Pose landmark coordinates
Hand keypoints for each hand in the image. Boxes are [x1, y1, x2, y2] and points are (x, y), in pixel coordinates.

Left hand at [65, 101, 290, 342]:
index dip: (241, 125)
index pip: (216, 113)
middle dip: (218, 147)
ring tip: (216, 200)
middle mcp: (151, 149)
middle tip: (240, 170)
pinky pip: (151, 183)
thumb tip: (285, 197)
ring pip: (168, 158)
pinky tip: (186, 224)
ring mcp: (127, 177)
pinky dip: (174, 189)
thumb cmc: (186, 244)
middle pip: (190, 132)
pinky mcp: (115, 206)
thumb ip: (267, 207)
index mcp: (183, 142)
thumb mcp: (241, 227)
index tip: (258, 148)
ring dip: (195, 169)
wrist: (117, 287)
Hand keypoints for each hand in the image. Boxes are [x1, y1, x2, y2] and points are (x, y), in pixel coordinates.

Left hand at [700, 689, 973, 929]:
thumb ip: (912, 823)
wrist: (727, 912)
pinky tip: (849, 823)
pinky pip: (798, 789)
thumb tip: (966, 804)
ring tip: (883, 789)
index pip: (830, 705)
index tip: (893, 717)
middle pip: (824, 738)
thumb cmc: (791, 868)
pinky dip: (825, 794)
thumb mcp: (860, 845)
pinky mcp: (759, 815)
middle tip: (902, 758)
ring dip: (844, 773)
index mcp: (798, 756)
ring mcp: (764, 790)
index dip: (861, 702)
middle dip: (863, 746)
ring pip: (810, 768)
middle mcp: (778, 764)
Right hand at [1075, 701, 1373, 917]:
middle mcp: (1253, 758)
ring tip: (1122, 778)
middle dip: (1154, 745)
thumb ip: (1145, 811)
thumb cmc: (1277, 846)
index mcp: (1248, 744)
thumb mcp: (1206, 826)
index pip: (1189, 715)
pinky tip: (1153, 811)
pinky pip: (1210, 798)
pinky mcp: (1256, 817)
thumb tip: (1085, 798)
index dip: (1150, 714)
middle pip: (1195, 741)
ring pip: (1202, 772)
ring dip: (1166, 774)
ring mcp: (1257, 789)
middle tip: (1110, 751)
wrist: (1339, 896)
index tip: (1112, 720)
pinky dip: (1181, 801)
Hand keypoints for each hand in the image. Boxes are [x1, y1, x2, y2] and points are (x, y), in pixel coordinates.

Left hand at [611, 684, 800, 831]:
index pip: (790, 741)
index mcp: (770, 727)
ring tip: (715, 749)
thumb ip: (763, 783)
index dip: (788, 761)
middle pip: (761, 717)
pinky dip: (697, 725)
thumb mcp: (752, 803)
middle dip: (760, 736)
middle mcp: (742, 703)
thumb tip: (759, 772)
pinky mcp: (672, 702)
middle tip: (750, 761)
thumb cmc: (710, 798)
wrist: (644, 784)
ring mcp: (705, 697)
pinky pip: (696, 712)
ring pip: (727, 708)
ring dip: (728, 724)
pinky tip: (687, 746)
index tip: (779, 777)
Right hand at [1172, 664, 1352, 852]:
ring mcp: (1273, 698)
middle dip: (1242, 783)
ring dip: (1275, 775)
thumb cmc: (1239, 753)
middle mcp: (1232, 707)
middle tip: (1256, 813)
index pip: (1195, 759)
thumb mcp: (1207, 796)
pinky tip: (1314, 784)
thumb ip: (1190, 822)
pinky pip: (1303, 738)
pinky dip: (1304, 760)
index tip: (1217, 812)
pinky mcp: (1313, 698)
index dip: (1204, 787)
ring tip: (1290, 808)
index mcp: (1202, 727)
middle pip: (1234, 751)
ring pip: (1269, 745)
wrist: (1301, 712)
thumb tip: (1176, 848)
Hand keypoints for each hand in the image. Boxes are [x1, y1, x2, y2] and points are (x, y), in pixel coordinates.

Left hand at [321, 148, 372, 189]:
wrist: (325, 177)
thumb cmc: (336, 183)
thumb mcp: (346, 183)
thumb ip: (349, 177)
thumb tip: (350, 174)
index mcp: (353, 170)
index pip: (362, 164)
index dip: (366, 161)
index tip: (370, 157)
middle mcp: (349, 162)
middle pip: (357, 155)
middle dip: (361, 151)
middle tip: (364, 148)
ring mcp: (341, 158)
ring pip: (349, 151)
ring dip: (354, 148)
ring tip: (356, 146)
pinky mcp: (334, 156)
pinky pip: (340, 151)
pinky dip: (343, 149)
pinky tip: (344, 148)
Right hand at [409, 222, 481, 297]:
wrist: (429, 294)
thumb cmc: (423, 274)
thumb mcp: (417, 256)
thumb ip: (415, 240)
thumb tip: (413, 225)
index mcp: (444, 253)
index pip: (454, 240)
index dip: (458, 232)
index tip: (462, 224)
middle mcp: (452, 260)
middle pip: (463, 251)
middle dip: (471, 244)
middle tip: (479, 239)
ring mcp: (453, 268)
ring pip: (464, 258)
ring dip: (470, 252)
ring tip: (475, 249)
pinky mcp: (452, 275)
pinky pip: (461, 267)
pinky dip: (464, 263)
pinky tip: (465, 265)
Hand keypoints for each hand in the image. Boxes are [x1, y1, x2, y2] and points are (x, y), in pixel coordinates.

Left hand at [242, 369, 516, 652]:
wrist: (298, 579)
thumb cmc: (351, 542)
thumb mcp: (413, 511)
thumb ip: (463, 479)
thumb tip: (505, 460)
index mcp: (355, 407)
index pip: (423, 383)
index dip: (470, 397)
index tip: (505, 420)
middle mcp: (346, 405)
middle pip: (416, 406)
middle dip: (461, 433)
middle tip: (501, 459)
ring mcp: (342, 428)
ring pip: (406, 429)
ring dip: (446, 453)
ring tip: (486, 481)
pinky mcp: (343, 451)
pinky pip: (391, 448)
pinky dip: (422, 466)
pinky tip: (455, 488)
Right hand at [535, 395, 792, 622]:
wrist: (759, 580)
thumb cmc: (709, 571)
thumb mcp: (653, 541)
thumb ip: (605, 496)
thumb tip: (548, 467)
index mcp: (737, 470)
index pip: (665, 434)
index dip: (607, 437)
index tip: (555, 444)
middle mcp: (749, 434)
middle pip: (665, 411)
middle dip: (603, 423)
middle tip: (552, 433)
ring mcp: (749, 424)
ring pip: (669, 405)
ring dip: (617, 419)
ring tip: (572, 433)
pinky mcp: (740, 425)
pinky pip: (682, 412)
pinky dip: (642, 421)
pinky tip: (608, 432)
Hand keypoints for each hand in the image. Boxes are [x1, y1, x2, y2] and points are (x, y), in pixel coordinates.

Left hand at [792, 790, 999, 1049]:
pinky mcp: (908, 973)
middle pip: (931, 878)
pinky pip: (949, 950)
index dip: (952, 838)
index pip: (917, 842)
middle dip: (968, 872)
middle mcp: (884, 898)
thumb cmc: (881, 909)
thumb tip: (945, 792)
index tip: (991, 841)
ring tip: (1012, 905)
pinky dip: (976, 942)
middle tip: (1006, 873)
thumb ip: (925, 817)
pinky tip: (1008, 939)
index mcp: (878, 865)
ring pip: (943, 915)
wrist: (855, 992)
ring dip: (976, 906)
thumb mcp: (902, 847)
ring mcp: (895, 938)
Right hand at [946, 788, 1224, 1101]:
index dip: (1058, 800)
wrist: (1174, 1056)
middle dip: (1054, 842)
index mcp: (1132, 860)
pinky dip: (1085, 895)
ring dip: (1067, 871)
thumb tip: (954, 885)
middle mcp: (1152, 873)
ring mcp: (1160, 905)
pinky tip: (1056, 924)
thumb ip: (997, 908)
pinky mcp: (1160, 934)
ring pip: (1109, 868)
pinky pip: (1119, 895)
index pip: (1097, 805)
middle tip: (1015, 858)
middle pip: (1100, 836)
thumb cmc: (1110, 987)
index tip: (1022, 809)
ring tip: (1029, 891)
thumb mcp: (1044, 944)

**Task prompt:**
All records shown above must be set down again verbatim.

**Answer:**
Hand keypoints for each hand in the image. Boxes are [x1, y1, x2, y2] and points are (x, y), in pixel coordinates.

Left hand at [65, 101, 290, 342]:
index dip: (241, 125)
index pip: (216, 113)
middle dip: (218, 147)
ring tip: (216, 200)
middle mcp: (151, 149)
middle tip: (240, 170)
pinky pip: (151, 183)
thumb tip: (285, 197)
ring pip: (168, 158)
pinky tip: (186, 224)
ring mcp: (127, 177)
pinky dip: (174, 189)
thumb cmc: (186, 244)
middle pip: (190, 132)
pinky mcp: (115, 206)
thumb ip: (267, 207)
index mcp: (183, 142)
thumb mcp: (241, 227)
index tip: (258, 148)
ring dip: (195, 169)
wrist: (117, 287)
Hand keypoints for each hand in the image. Boxes are [x1, y1, x2, y2] and points are (x, y), in pixel coordinates.

Left hand at [700, 689, 973, 929]:
thumb ip: (912, 823)
wrist: (727, 912)
pinky tip: (849, 823)
pinky pip: (798, 789)
thumb tip: (966, 804)
ring tip: (883, 789)
index pip: (830, 705)
index tip: (893, 717)
middle pip: (824, 738)
thumb cmc: (791, 868)
pinky dip: (825, 794)
thumb mcp: (860, 845)
pinky mcp: (759, 815)
middle tip: (902, 758)
ring dip: (844, 773)
index mcp: (798, 756)
ring mcp: (764, 790)
index dip: (861, 702)
middle dip: (863, 746)
ring pip: (810, 768)
middle mcp: (778, 764)
Right hand at [1075, 701, 1373, 917]:
middle mcp: (1253, 758)
ring tip: (1122, 778)
middle dip: (1154, 745)
thumb ip: (1145, 811)
thumb cmc: (1277, 846)
index mcp: (1248, 744)
thumb mcp: (1206, 826)
index pip: (1189, 715)
pinky tip: (1153, 811)
pinky pip: (1210, 798)
pinky mcp: (1256, 817)
thumb tip: (1085, 798)
index dip: (1150, 714)
middle pip: (1195, 741)
ring pip: (1202, 772)
ring dip: (1166, 774)
ring mcp: (1257, 789)
middle tip: (1110, 751)
wrist: (1339, 896)
index tip: (1112, 720)
pinky dip: (1181, 801)
Hand keypoints for each hand in the image. Boxes are [x1, y1, x2, y2] and points are (x, y), in pixel coordinates.

Left hand at [611, 684, 800, 831]:
index pip: (790, 741)
index mcp: (770, 727)
ring tip: (715, 749)
thumb ip: (763, 783)
index dip: (788, 761)
middle pip: (761, 717)
pinky dip: (697, 725)
thumb mcp: (752, 803)
middle dip: (760, 736)
middle mcp: (742, 703)
thumb tip: (759, 772)
pinky mcp: (672, 702)
middle tip: (750, 761)
thumb cmc: (710, 798)
wrist: (644, 784)
ring mcp: (705, 697)
pinky pip: (696, 712)
ring pip: (727, 708)
ring dip: (728, 724)
pinky tip: (687, 746)
index tip: (779, 777)
Right hand at [1172, 664, 1352, 852]:
ring mcp: (1273, 698)
middle dip: (1242, 783)
ring dip: (1275, 775)
thumb cmc: (1239, 753)
middle mcp: (1232, 707)
middle tip: (1256, 813)
index pip: (1195, 759)
thumb mcp: (1207, 796)
pinky tip: (1314, 784)
thumb ip: (1190, 822)
pinky pip: (1303, 738)
pinky dip: (1304, 760)
index tip: (1217, 812)
pinky mcp: (1313, 698)
index dip: (1204, 787)
ring tip: (1290, 808)
index mcp: (1202, 727)
middle pip: (1234, 751)
ring pip: (1269, 745)
wrist: (1301, 712)
thumb tip: (1176, 848)
Hand keypoints for each hand in the image. Boxes are [x1, y1, x2, y2] and points are (x, y), in pixel coordinates.

Left hand at [321, 148, 372, 189]:
wrist: (325, 177)
thumb cmc: (336, 183)
thumb mcp: (346, 183)
thumb ip: (349, 177)
thumb tip: (350, 174)
index mcp: (353, 170)
index pip: (362, 164)
index dip: (366, 161)
index tip: (370, 157)
middle mcp: (349, 162)
middle pip: (357, 155)
middle dip: (361, 151)
middle tip: (364, 148)
ring mcp: (341, 158)
ring pip: (349, 151)
ring dip: (354, 148)
ring tip: (356, 146)
pinky mcp: (334, 156)
pinky pip: (340, 151)
pinky dip: (343, 149)
pinky tip: (344, 148)
Right hand at [409, 222, 481, 297]:
wrist: (429, 294)
thumb cmc: (423, 274)
thumb mcp: (417, 256)
thumb ip: (415, 240)
thumb tip: (413, 225)
index mcp: (444, 253)
index pip: (454, 240)
index dip: (458, 232)
index tip: (462, 224)
middle mcp: (452, 260)
middle pip: (463, 251)
middle dip: (471, 244)
middle tip: (479, 239)
ring mcp: (453, 268)
ring pip: (464, 258)
ring dip: (470, 252)
ring tip: (475, 249)
pinky mcp: (452, 275)
pinky pip: (461, 267)
pinky dip: (464, 263)
pinky tip: (465, 265)
Hand keypoints for each hand in the image. Boxes are [x1, y1, x2, y2] and points are (x, y), in pixel coordinates.

Left hand at [242, 369, 516, 652]:
wrist: (298, 579)
thumb cmc: (351, 542)
thumb mcp: (413, 511)
thumb ip: (463, 479)
thumb tip: (505, 460)
index mcp: (355, 407)
index pip: (423, 383)
index dip: (470, 397)
index tip: (505, 420)
middle mcp: (346, 405)
middle pip: (416, 406)
middle dip: (461, 433)
middle tip: (501, 459)
ring mcp: (342, 428)
ring pip: (406, 429)
ring dip: (446, 453)
ring tip: (486, 481)
pinky mcp: (343, 451)
pinky pip: (391, 448)
pinky dip: (422, 466)
pinky tip: (455, 488)
Right hand at [535, 395, 792, 622]:
wrist: (759, 580)
thumb cmc: (709, 571)
thumb mcp: (653, 541)
thumb ip: (605, 496)
thumb tip: (548, 467)
index mcp: (737, 470)
index pip: (665, 434)
index dip: (607, 437)
index tip: (555, 444)
middle mcp: (749, 434)
middle pip: (665, 411)
middle dip: (603, 423)
middle tip: (552, 433)
ring mcp: (749, 424)
ring pip: (669, 405)
ring dip: (617, 419)
ring tip: (572, 433)
pinky mcp: (740, 425)
pinky pip: (682, 412)
pinky dip: (642, 421)
pinky tip: (608, 432)
Hand keypoints for each hand in the image. Boxes are [x1, y1, x2, y2] and points are (x, y), in pixel coordinates.

Left hand at [792, 790, 999, 1049]:
pinky mcp: (908, 973)
middle pip: (931, 878)
pinky pip: (949, 950)
index dip: (952, 838)
index pip: (917, 842)
middle dip: (968, 872)
middle mcp: (884, 898)
thumb cmc: (881, 909)
thumb tip: (945, 792)
index tip: (991, 841)
ring tip: (1012, 905)
pinky dip: (976, 942)
middle tip: (1006, 873)
thumb ip: (925, 817)
pinky tip: (1008, 939)
index mcp: (878, 865)
ring pip: (943, 915)
wrist: (855, 992)
ring dip: (976, 906)
thumb mcp: (902, 847)
ring mcp: (895, 938)
Right hand at [946, 788, 1224, 1101]:
index dip: (1058, 800)
wrist: (1174, 1056)
middle dip: (1054, 842)
index mcp: (1132, 860)
pinky dip: (1085, 895)
ring dip: (1067, 871)
thumb tip: (954, 885)
middle mcp: (1152, 873)
ring mcp: (1160, 905)
pinky tip: (1056, 924)
thumb ip: (997, 908)
pinky mcp: (1160, 934)
ring pip: (1109, 868)
pinky pip: (1119, 895)
index pip: (1097, 805)
middle tip: (1015, 858)
middle pip: (1100, 836)
thumb cmc: (1110, 987)
index tip: (1022, 809)
ring tip: (1029, 891)
thumb mcp: (1044, 944)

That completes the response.